== MATERIAL TO PROCESS ==

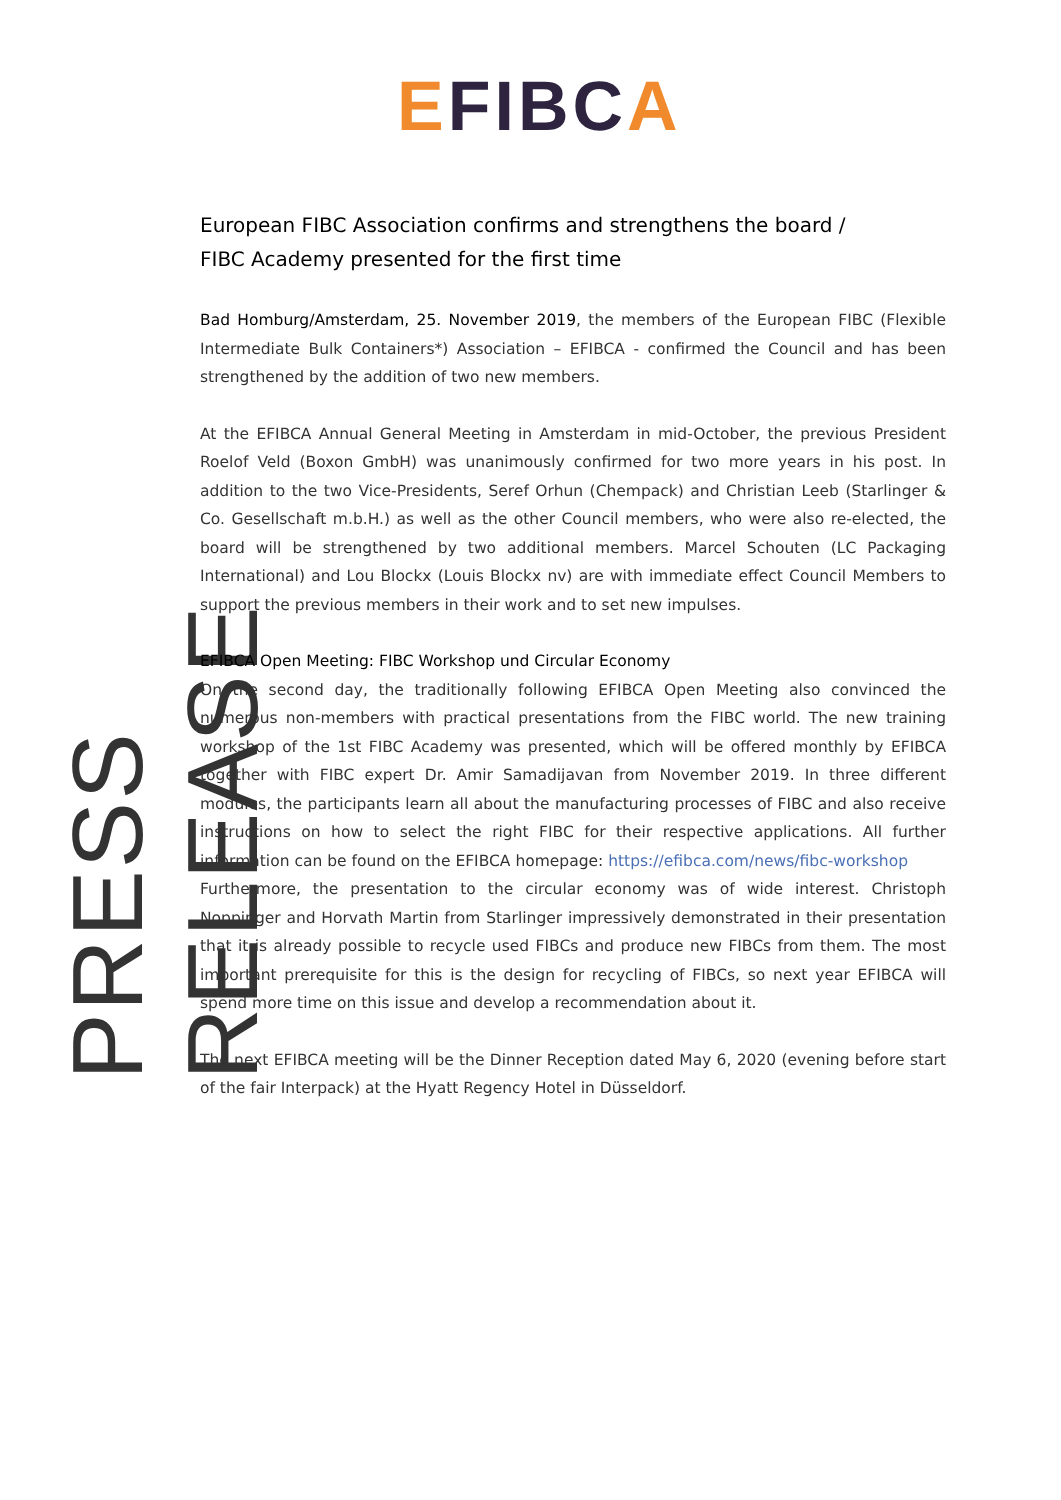EFIBCA
PRESS RELEASE
European FIBC Association confirms and strengthens the board /
FIBC Academy presented for the first time
Bad Homburg/Amsterdam, 25. November 2019, the members of the European FIBC (Flexible Intermediate Bulk Containers*) Association – EFIBCA - confirmed the Council and has been strengthened by the addition of two new members.
At the EFIBCA Annual General Meeting in Amsterdam in mid-October, the previous President Roelof Veld (Boxon GmbH) was unanimously confirmed for two more years in his post. In addition to the two Vice-Presidents, Seref Orhun (Chempack) and Christian Leeb (Starlinger & Co. Gesellschaft m.b.H.) as well as the other Council members, who were also re-elected, the board will be strengthened by two additional members. Marcel Schouten (LC Packaging International) and Lou Blockx (Louis Blockx nv) are with immediate effect Council Members to support the previous members in their work and to set new impulses.
EFIBCA Open Meeting: FIBC Workshop und Circular Economy
On the second day, the traditionally following EFIBCA Open Meeting also convinced the numerous non-members with practical presentations from the FIBC world. The new training workshop of the 1st FIBC Academy was presented, which will be offered monthly by EFIBCA together with FIBC expert Dr. Amir Samadijavan from November 2019. In three different modules, the participants learn all about the manufacturing processes of FIBC and also receive instructions on how to select the right FIBC for their respective applications. All further information can be found on the EFIBCA homepage: https://efibca.com/news/fibc-workshop
Furthermore, the presentation to the circular economy was of wide interest. Christoph Noppinger and Horvath Martin from Starlinger impressively demonstrated in their presentation that it is already possible to recycle used FIBCs and produce new FIBCs from them. The most important prerequisite for this is the design for recycling of FIBCs, so next year EFIBCA will spend more time on this issue and develop a recommendation about it.
The next EFIBCA meeting will be the Dinner Reception dated May 6, 2020 (evening before start of the fair Interpack) at the Hyatt Regency Hotel in Düsseldorf.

===

WORK TO BE COMPLETED
Which lines of the entries above contain the string "European"? Copy each one.

RESULT OF THIS EXERCISE
European FIBC Association confirms and strengthens the board /
Bad Homburg/Amsterdam, 25. November 2019, the members of the European FIBC (Flexible Intermediate Bulk Containers*) Association – EFIBCA - confirmed the Council and has been strengthened by the addition of two new members.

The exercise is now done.